In Medellin and Cali, sheer criminality held sway. Drug bosses and racketeers saw opportunities to make big money and ruthlessly muscled their way into control, getting the upper hand of a state that was, initially, slow to respond.
In the Balkan region, a more than 800-year dispute between ethnic groups triggered a world war, a series of regional wars and brought into the modern lexicon the phrase 'ethnic cleansing'. The Irish question is similarly historic and complex, enveloped in matters of conquest, religion, civil war and independence.
Different contexts, textures
It is hardly practical, disingenuous in fact, to equate these cases directly, and the strategies used in their settlement, to accords among the warlords and extortionists in communities such as August Town and elsewhere in Jamaica.
In the Balkans and in Ulster, formal and quasi-states and distinct ethnic and religious groups were direct participants in states of war. The context and texture of those conflicts were substantively different from the criminality that underpinned Medellin, Cali, the narco-controlled towns of Mexico and the community bases of the Jamaican dons.
It is instructive, for instance, that the Colombian state engaged in a long period of appeasement and accommodation of the narco-Mafia with little success in tamping down their violence. Success, in the end, came when the state asserted its authority in these cities, putting the Pablo Escobars of the world to flight.
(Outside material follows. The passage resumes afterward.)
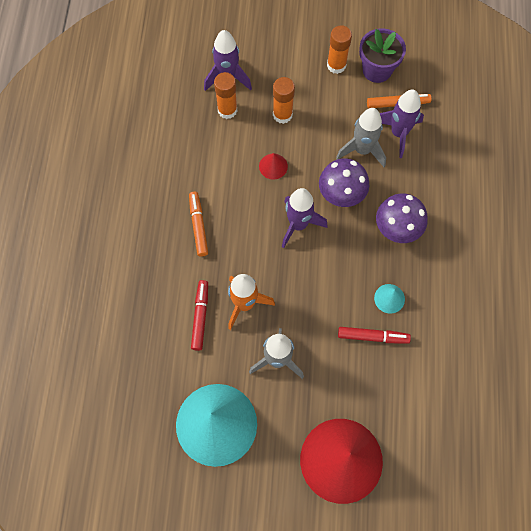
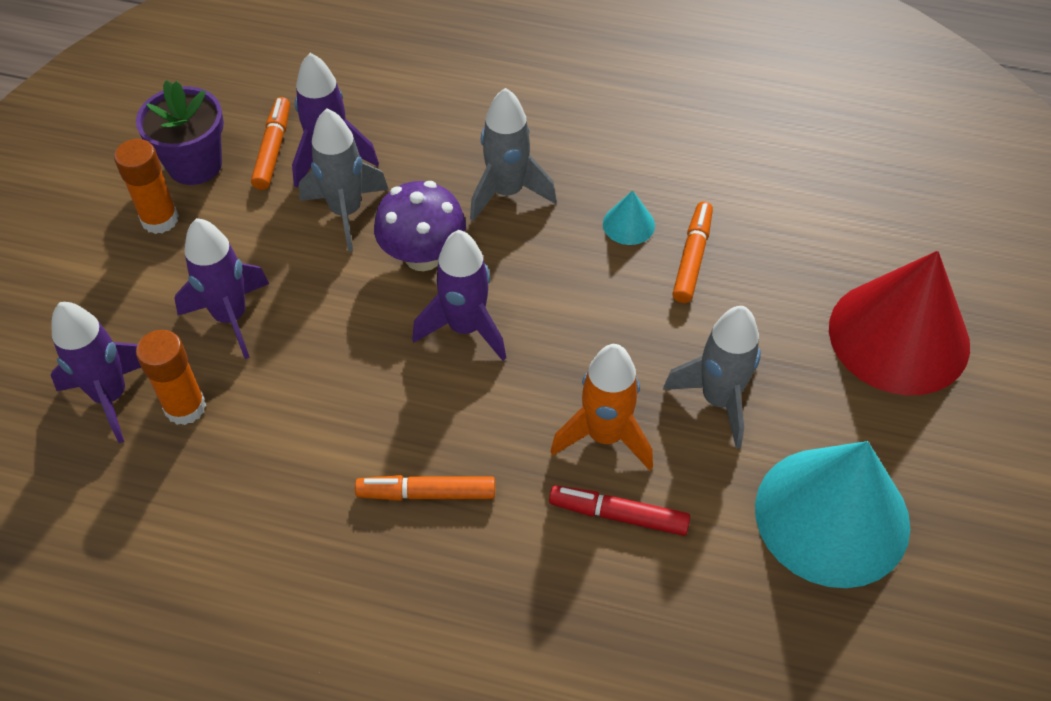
camera: 80 degrees left, 15 degrees down
(273, 166) = (335, 349): red cone -> none
(282, 115) = (231, 317): orange glue stick -> purple rocket
(373, 337) = (692, 258): red marker -> orange marker
(397, 229) = (507, 192): purple mushroom -> grey rocket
Participants in ceremonies
The larger point is that peace treaties between gangs and community warlords - who get to keep their M16s, Bushmasters, Glocks and assortment of other weapons once they don't frighten us too much by slinging them openly and not offering gun salutes to their comrades - is downright dangerous and is, in all possibility, the thin end of the proverbial wedge. There is not even the suggestion for the decommissioning of weapons.
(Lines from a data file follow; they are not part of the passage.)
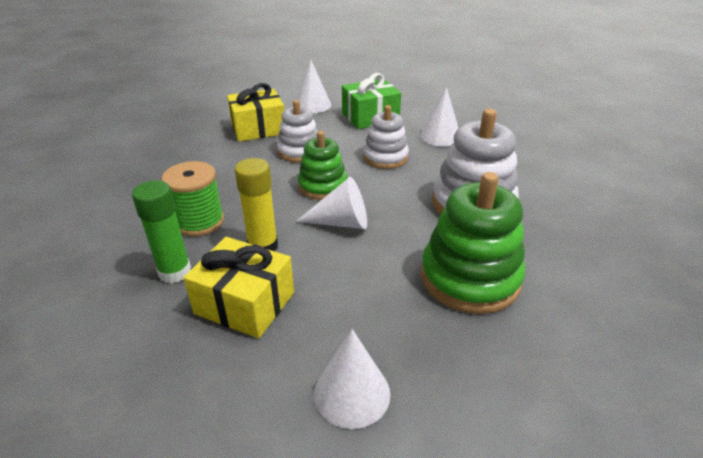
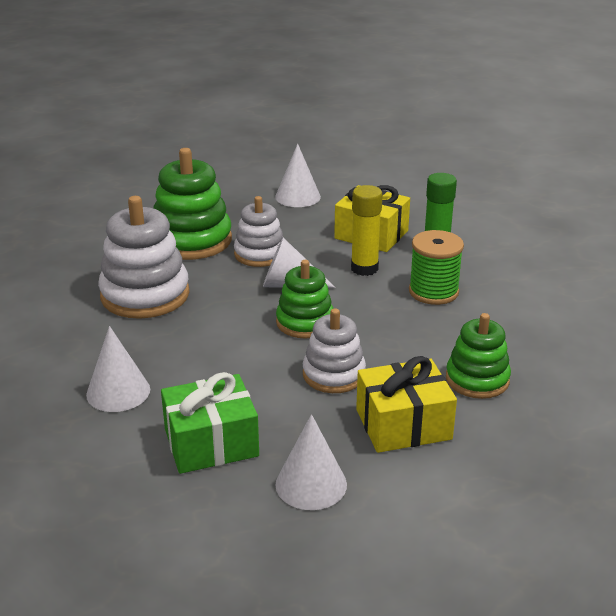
camera: 175 degrees left, 5 degrees down
(199, 153) = (477, 379): none -> green stacking toy
(385, 157) = (216, 358): white stacking toy -> white stacking toy (260, 254)

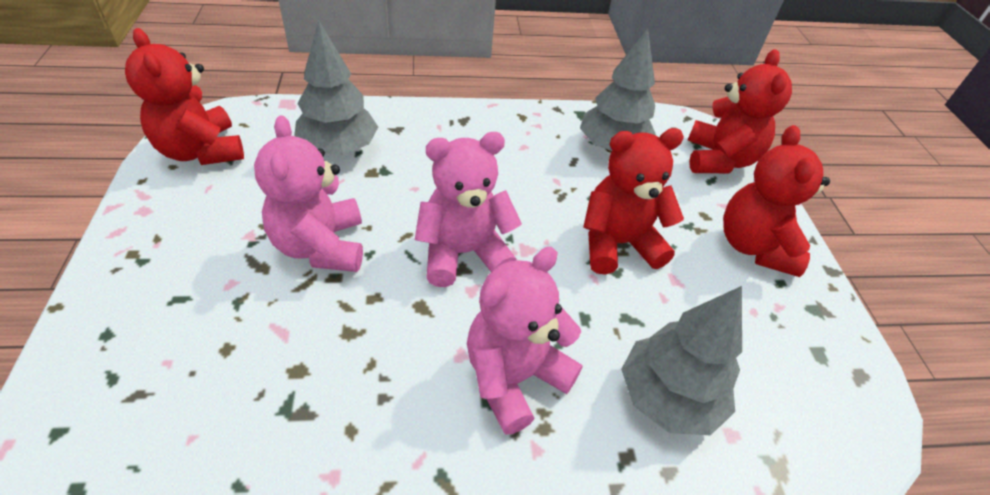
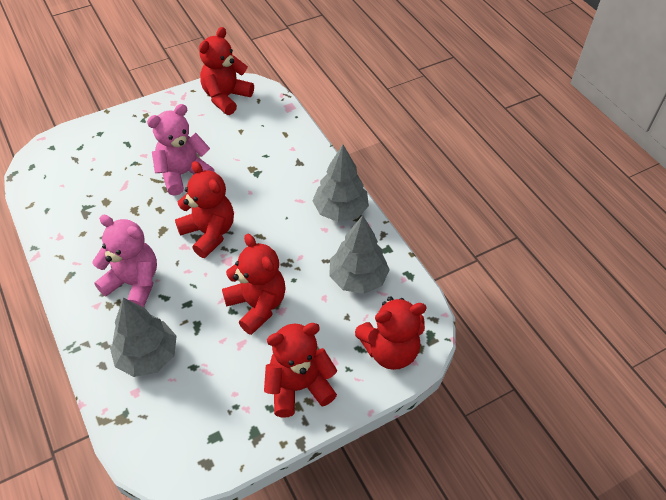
camera: 70 degrees right, 5 degrees up
(339, 148) = (263, 146): grey tree -> grey tree (340, 210)
(463, 253) = (209, 233): pink teddy bear -> red teddy bear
The danger deepens, however, when senior security officials of the state are guests at, if not participants in, the signing ceremonies, and when quasi-state officials are just short of being official guarantors of the pacts.
The obvious potential here is for the accretion of power to gang leaders and warlords; a devolution of political authority of sorts. For having become legitimised, their next move, perhaps, is to being formal state actors. Maybe, the next round of negotiation might be about a confederation between the diminished Jamaican state and the 'devolved' communities. Great achievement, indeed. But then, as myopic as we are, as dark as we are, we clearly miss this positive achievement that stares Jamaica in the face.